From beneath the shade made by the long, gnarled limbs of the live-oaks, the perfume of the violets rose delicately, their crowding clusters of leaves a clear green against the base of the hoary trunks. The air that drifted in from the idle, yellow fields beyond was impregnated with the breath of the tar-weed—one of the most pungent and impassioned odors Nature has manufactured in her vast laboratory, characteristic scent to rise from the dry, yet fecund grass-lands of California. In the perfect, crystalline stillness these mingled perfumes rose like incense to the new day.
Shackleton looked about him, the paper in his hand. He had little love for Nature, but the tranquil-scented freshness of the hour wrung its tribute of admiration from him. What an irony that the one child he had, worth having gained all this for, should be denied it. Mariposa, thus framed, would have added the last touch to the triumphs of his life.
With an exclamation of impatience he sat down on the top step, and opening the paper, ran his glance down its columns. He had been looking over it for several minutes before the death notice of Lucy struck his eye. It took away his breath. He read it again, at first not crediting it. He was entirely unprepared, having merely thought of Lucy as “delicate.” Now she was dead.
He dropped the paper on his knee and sat staring out into the garden. The news was more of a shock than he could have imagined it would be. Was it the lately roused pride in his child that had reawakened some old tenderness for the mother? Or was it that the thought of Lucy, dead, called back memories of that shameful past?

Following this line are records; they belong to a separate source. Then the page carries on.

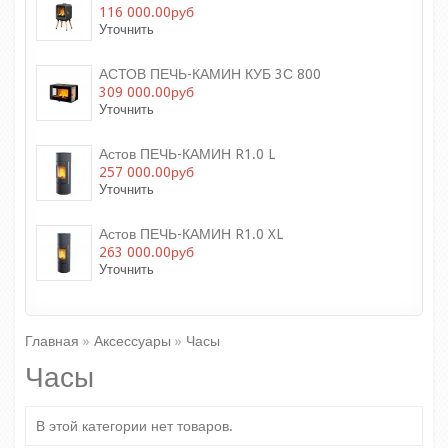
116 000.00руб
Уточнить
АСТОВ ПЕЧЬ-КАМИН КУБ 3С 800
309 000.00руб
Уточнить
Астов ПЕЧЬ-КАМИН R1.0 L
257 000.00руб
Уточнить
Астов ПЕЧЬ-КАМИН R1.0 XL
263 000.00руб
Уточнить
Главная
»
Аксессуары
»
Часы
Часы
В этой категории нет товаров.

He sat, staring, till a step on the balcony roused him, and turning, he saw his son. Win, though only twenty-three, was of the order of beings who do not look well in the morning. He was slightly built and thin and had a rasped, pink appearance, as though he felt cold. Stories were abroad that Win was dissipated, stories, by the way, that were largely manufactured by himself. He was at that age when a reputation for deviltry has its attractions. In fact, he was amiable, gentle and far too lacking in spirit to be the desperate rake he liked to represent himself. He had a wholesome fear of his father, whose impatience against him was not concealed by surface politeness as in Maud’s case.
Standing with his hands in his trousers’ pockets, his chest hollowed, his red-rimmed eyes half shut behind the pince-nez he always wore, and his slight mustache not sufficient to hide a smile, the foolishness of which rose from embarrassment, he was not a son to fill a father’s heart with pride.
“Howdy, Governor,” he said, trying to be easy; then, seeing the paper in his father’s hand, folded back at the death notices, “anybody new born, dead, or married this morning?”
His voice rasped unbearably on his father’s mood. The older man gave him a look over his shoulder, with a face that made the boy quail.